I am a happily self-conscious urban chauvinist, and that’s a fact.  I just love cities.  As much as I love nature and the pastoral, I just feel very tapped into the same primal instinct that led to the construction of Uruk, back in the day—people like people, and the bustle and the anonymity and the economic possibilities and all the other stuff that has been drawing people to cities since time nearly immemorial.

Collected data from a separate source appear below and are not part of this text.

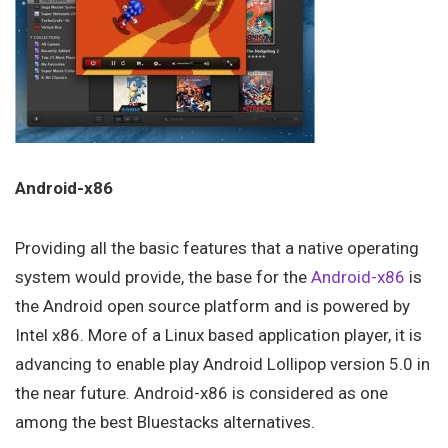
Android-x86
Providing all the basic features that a native operating
system would provide, the base for the
Android-x86
is
the Android open source platform and is powered by
Intel x86. More of a Linux based application player, it is
advancing to enable play Android Lollipop version 5.0 in
the near future. Android-x86 is considered as one
among the best Bluestacks alternatives.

People, it should be noted for the record, who included a massive part of the world’s Jewry.  Certainly not all (and for more fascinating reading on the rural/urban split for Jews, read this), but there’s no denying that cities have helped define the Jewish experience in most of the world and throughout much of history.  I’m deep into Yiddish poetry right now, and all of the poets we’ve been reading lived and worked in the same neighborhood where I remember buying bialys as a kid—a single anecdote in service of the point that we’re uniquely situated to appreciate cities as Jews.  (Eventually, I’d like to argue that the urban experience had a heady influence on feminism and women’s rights, but I’m behind in my research on that one, so give me a few weeks.)

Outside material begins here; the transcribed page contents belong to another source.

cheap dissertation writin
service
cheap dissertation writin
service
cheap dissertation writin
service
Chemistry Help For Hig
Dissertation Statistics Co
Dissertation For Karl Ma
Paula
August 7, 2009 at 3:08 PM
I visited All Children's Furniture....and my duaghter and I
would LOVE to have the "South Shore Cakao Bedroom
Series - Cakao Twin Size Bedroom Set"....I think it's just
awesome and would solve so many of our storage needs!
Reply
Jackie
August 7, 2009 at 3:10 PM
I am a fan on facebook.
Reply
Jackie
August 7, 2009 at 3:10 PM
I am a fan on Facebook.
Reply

But I’m starting to fear for cities—mine included—in a big way.  Not just in the little ways that a slowly failing transit can make you paranoid—we’re talking about one of those
skyrocketing-rents-failing-economy-and-watching-too-many-episodes-of-The Wire kind of fears.  Fears that, even though cities have served as cultural, intellectual and financial springboards for our predecessors (indeed, very smart people claim that they still are), we’re going to manage to commodify them right into something else, something more stratified and foundationally shaky than what’s around now.  Urban sprawl, gentrification, decrepit infrastructures—these are real problems, and we—as citizens as well as residents—haven’t always done the best job in working to understand how cities work and what makes them healthier, not just more profitable for a few.

Although it’s certainly contrary to the trope and propagandistic norms, I think of cities as having the same sort of vitality that I’d want in a country—and in a world.  I may  sometimes mock the earnestness of local people dedicated to a neighborhood community or sense of borough solidarity, but that’s my own unfortunately sense of ironic “I’m too cool for that,” which is gross.  Cities stand for our ability to live together, so let’s strengthen them if only as a mnemonic of the larger potential they represent.

I know we have people checking in from all around the globe, so I won’t list too many local ways to help your cities (although if you live in New York and are looking for somewhere to start, I can make some suggestions).  I do invite you, however, to leave comments discussing problems and pleasures of your cities.  Feel free to leave links.

–Mel Weiss

One comment on “Urban/Legends

  1. Adrianna Joanna on

    I have lived my entire life in a rural area, but I love cities too and I want to live in one someday.:) Boston is my pleasure.

    Anyway, fun post. Keep up the good work.